“Berbeda memang tak serupa, tapi darinya kita belajar cinta.”
Adalah ketika Harun Ar-Rasyid hendak menjadikan kitab Al Muwatha’ sebagai undang-undang negara, sang penulisnya, Imam Malik menolaknya dan berujar, “Wahai Amirul Mukminin, para sahabat Rasulullah bagaikan bintang gemintang di langit. Mereka telah menyebar ke segala penjuru dunia. Ummat diberbagai wilayah itu telah mengambil pemahaman dari mereka. Menggiring rakyatmu pada satu pendapat saja, hanya akan menimbulkan bencana.”
Dari kesadaran itu, kita menemukan bahwa khazanah fiqih dalam cabang-cabangnya begitu kaya adanya. Di dalam himpunan pendapat yang benar, ada mana-mana yang tepat guna untuk saat ini dan ada bagian yang belum tiba tanggal mainnya.
Kita mengetahui, bahwa di kalangan tabi’in, Imam ‘Atha ‘Ibn Abi Rabah menabrak pendapat jumhur ulama kala menyatakan kalau melempar jumroh sebelum lingsir mentari adalah utama. Pendapat beliau, pada zamannya, dianggap ganjil dan menyalahi Ijma’. Sebab, berbagai riwayat menyatakan, Rasulullah Saw hanya melaksanakannya setelag lingsir.
Akan tetapi, lalu tibalah masa saat pendapat beliau dianggap tepat dan dirujuk demi teraihnya kemaslahatan dan terhindarkannya bahaya. Dan masa itu adalah hari ini, ketika jama’ah haji membludak dan jamarat serta jalan menujunya amat padat jika semua mengambil waktu utama menurut jumhur ulama. Pendapat Imam ‘Atha ‘Ibn Abi Rabah yang meluaskan waktu utama, menjadi dasar untuk menghimbau jama’ah agar berkenan menerima pembagian waktu demi kemanan, kenyamanan dan kertertiban bersama.

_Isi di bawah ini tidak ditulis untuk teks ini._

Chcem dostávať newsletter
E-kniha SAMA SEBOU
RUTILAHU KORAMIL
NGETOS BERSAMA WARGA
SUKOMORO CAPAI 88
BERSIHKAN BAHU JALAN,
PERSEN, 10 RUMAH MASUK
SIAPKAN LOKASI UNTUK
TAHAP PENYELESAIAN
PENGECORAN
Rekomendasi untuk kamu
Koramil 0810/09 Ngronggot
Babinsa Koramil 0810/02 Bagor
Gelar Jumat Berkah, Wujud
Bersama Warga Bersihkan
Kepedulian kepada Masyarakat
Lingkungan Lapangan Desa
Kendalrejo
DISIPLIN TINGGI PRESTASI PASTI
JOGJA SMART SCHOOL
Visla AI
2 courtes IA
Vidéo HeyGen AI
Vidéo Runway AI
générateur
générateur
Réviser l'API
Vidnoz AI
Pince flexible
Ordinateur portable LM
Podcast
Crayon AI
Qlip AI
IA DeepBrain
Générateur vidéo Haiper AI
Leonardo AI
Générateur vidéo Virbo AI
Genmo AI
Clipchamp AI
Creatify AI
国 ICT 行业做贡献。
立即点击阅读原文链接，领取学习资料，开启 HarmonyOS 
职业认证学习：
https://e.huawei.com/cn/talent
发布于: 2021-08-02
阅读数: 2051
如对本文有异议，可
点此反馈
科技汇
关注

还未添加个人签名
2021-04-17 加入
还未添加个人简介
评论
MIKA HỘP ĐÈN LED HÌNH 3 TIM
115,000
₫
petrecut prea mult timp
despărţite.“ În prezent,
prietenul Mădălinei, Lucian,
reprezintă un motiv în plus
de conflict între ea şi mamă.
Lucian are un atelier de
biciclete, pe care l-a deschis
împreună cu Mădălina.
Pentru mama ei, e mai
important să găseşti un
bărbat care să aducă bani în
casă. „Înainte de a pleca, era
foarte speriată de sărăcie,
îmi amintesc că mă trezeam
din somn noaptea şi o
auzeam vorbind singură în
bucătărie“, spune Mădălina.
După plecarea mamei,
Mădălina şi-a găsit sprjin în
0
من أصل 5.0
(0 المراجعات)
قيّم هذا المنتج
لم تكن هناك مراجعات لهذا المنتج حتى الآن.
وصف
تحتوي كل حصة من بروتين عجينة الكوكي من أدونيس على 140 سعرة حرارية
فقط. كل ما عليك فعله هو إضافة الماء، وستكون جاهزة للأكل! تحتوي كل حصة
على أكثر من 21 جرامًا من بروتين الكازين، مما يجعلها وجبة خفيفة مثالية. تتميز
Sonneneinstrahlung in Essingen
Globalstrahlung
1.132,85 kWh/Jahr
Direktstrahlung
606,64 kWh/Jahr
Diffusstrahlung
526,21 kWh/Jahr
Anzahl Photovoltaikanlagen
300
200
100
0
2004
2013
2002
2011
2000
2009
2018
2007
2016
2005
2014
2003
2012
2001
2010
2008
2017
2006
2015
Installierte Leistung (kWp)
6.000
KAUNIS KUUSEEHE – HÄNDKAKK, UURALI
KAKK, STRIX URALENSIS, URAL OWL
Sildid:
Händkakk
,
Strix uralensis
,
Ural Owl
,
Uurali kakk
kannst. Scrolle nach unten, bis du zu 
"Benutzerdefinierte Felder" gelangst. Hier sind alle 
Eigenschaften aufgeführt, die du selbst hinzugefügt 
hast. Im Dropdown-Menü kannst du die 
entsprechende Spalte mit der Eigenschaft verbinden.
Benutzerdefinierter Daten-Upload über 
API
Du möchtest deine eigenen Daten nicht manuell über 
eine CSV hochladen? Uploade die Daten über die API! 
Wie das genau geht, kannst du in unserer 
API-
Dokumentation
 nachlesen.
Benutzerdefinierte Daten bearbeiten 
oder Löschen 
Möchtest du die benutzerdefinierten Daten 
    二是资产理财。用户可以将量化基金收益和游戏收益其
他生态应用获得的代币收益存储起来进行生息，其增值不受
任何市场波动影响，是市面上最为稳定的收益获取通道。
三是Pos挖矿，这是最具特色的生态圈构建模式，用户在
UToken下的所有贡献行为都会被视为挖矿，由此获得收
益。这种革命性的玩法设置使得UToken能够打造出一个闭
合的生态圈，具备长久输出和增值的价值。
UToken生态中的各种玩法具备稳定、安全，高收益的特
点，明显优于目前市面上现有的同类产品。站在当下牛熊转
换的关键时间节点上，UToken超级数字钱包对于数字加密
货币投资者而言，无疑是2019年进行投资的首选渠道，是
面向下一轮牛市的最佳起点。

Memang benar, perbedaan pendapat adalah rahmat. Sebab yang dimaksud rahmat dalam tajuk itu adalah keluasan hati, tenggang rasa, dan kelembutan dalam bertanggap. “Kita lebih berhajat pada sedikit adab, daripada berbanyak pengetahuan.” Begitulah yang terucap dari lisan Imam ‘Abdullah ibn Al Mubarak.
Demikianlah di lain kesempatan beliau menyatakan bahwa dirinya memerlukan waktu 30 tahun untuk belajar adab, ditambah 20 tahun untuk belajar ilmu. “Adapun ilmu yang kuhimpun dari seluruh penjuru raya selama dwidasawarsa, sama sekali tak bernilai tanpa adab yang kulatih sebelumnya,” simpulnya.
Semoga Allah meridhai kita meneladani keluasan ilmu, dalamnya fiqih, amat lapangnya dada serta kejelitaan akhlaq dari para ‘alim ‘ulama.